The most prominent web of data created through Linked Data is called the Linked Open Data (LOD) cloud (see Figure 1). It is conceptually similar to the World Wide Web, but contains interlinked data instead of interlinked documents. The LOD cloud includes thousands of different datasets from a wide range of domains: from governmental data to geographic, life-science or bibliographic data. Each of these datasets contains a myriad of data items and links, is fully open, and can be queried using a standard query language (SPARQL). Other important webs of data exist besides the LOD Cloud, such as Wikidata or Google’s Knowledge Graph.
In addition, Linked Data is also used to add metadata to Web pages. The main format used in that sense is called schema.org, which is supported by a number of prominent companies including Google, Microsoft, Yahoo and Yandex. This format allows all sorts of data to be added to a Web page, to describe for example people, products, events, or reviews that are contained in that Web page. Those data can then be used to summarize, describe, or manipulate the Web page (e.g. to create rich snippets on a search engine). Today, millions of websites use this format to describe their pages.1
Linked Data Tomorrow
Linked Data is widely available today, in the LOD cloud and on Web pages. However, the development of applications using Linked Data has been hampered by a series of technical issues, from data quality to complex standards. In the following paragraphs, I give my own vision of the evolution of Linked Data.

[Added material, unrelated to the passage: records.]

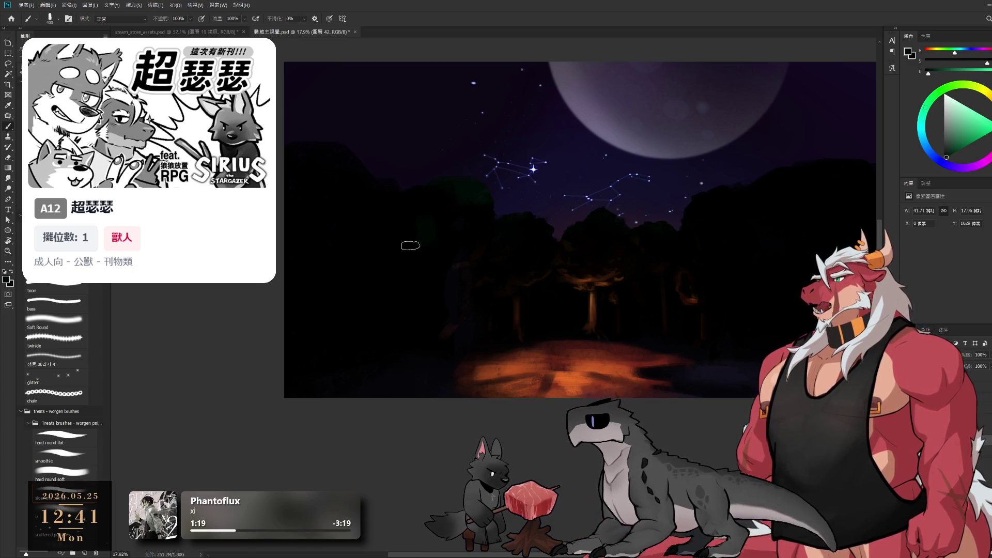
key("d")
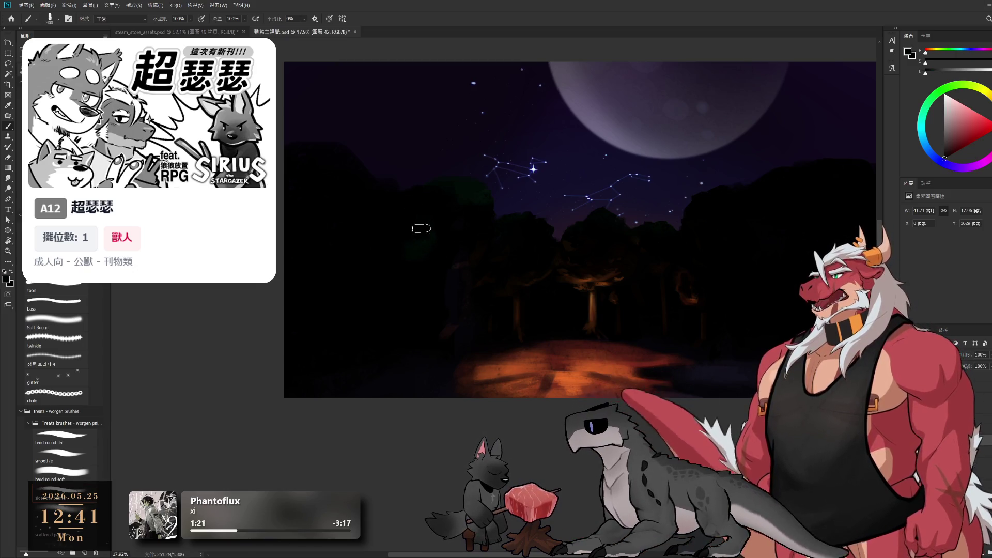
key("bracketright")
key("bracketright")
left_click(433, 235, "alt")
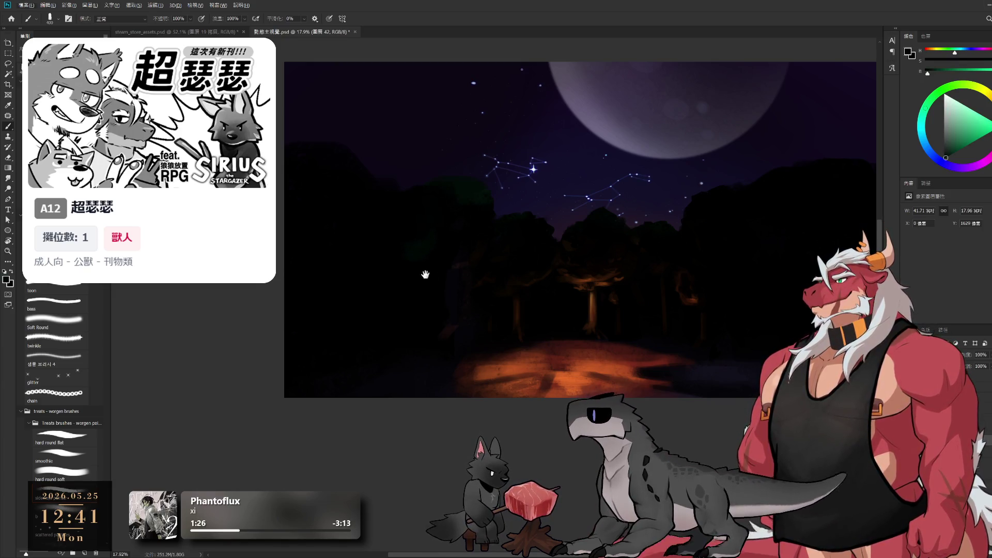
Step: Sample black and dark orange from the canvas and enlarge the brush for soft ground strokes
left_click_drag(425, 275, 398, 294)
left_click(397, 319, "alt")
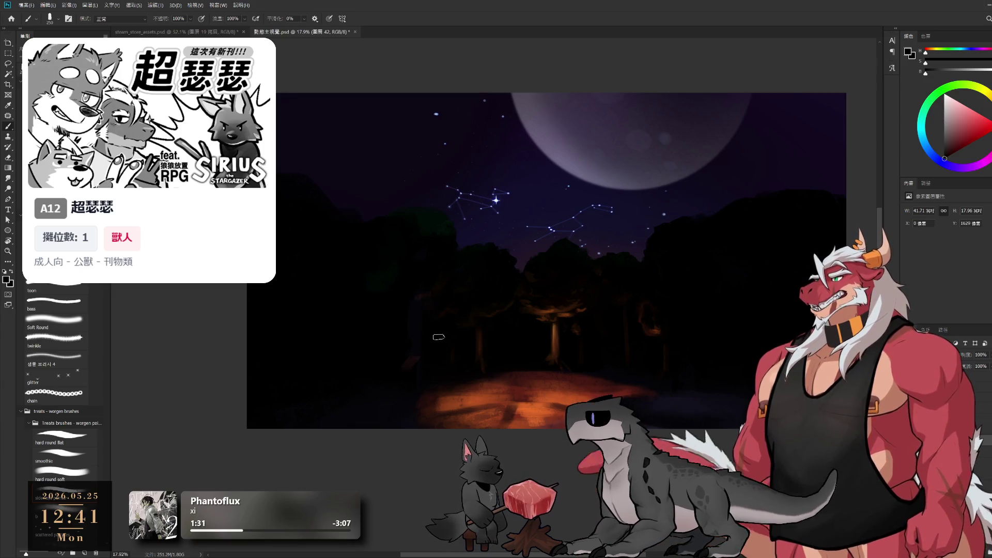
left_click(428, 406, "alt")
key("bracketright")
key("bracketright")
key("bracketright")
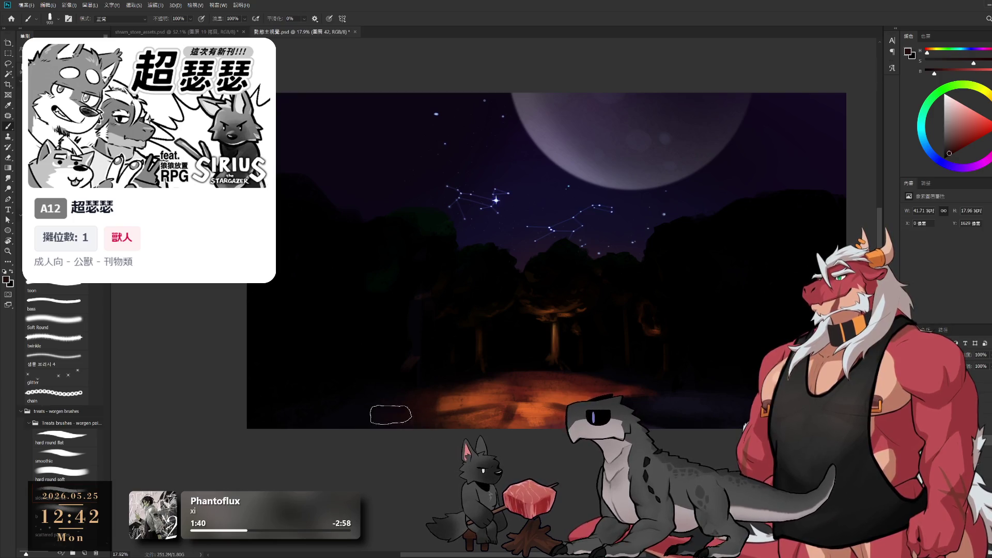
left_click(449, 401, "alt")
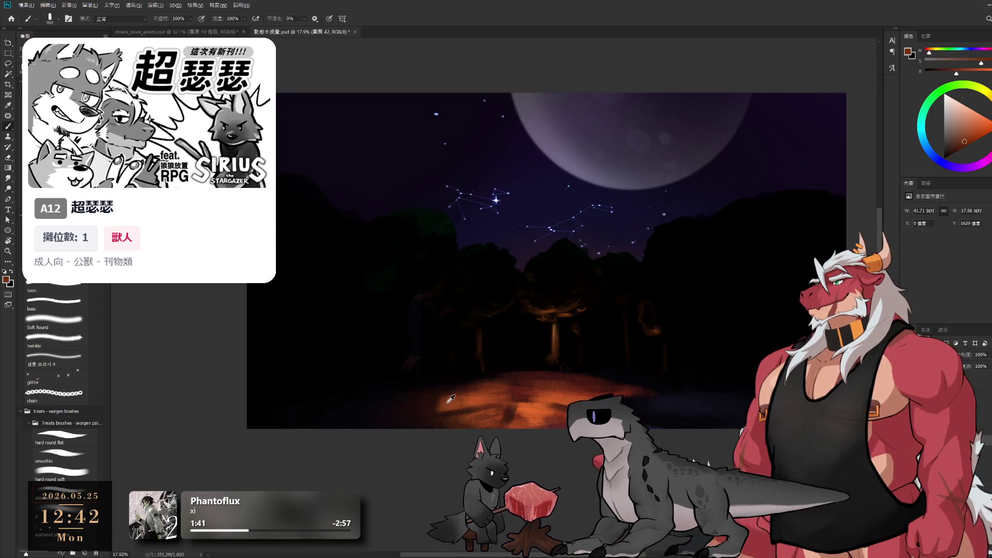
key("bracketleft")
key("bracketleft")
key("bracketleft")
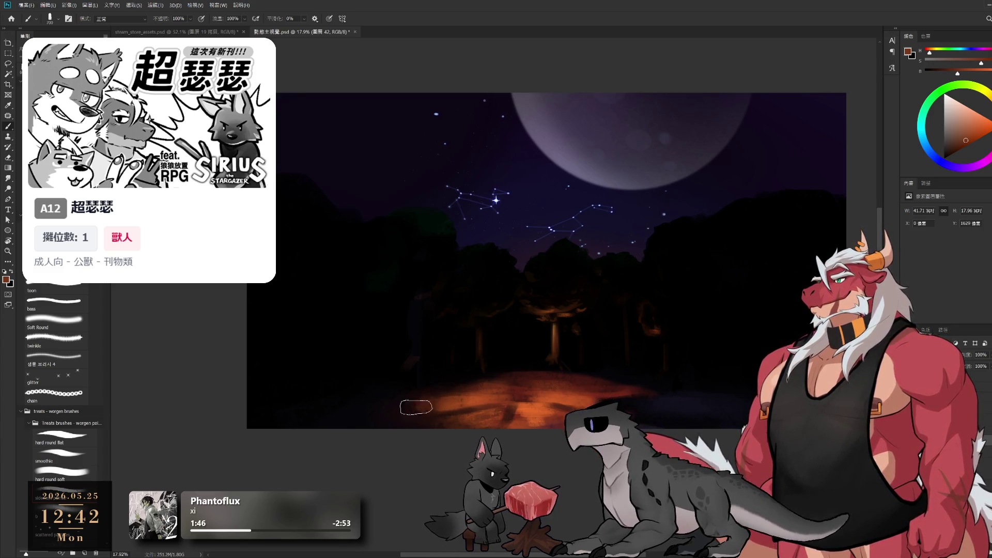
key("bracketright")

- Agile standards: RDF and its applications are governed by a monolithic and complex set of standards that are revamped every few years. In that context, agile and incremental efforts like schema.org will be increasingly popular and important as they correct, update or try out features on a continuous basis, akin to methodologies used for agile software.
- Smart clients: using Linked Data productively is often more complex than it seems, as one typically has to spend considerable time selecting, aligning and cleaning up data (which is a common issue in Big Data and Data Science). Increasingly, Machine Learning methods will be able to automate such processes to create smart Linked Data clients capable of ingesting, aligning and cleaning up raw Linked Data using sophisticated supervised models.
- Unification: Linked Data is available today from several distinct and heterogeneous platforms (the LOD cloud, Wikidata, HTML pages, etc.) In the future, bridges will be built to integrate those platforms and create more extensive webs of data. Fribourg’s VoldemortKG is a first effort in that direction, as it interlinks schema.org data to the LOD cloud.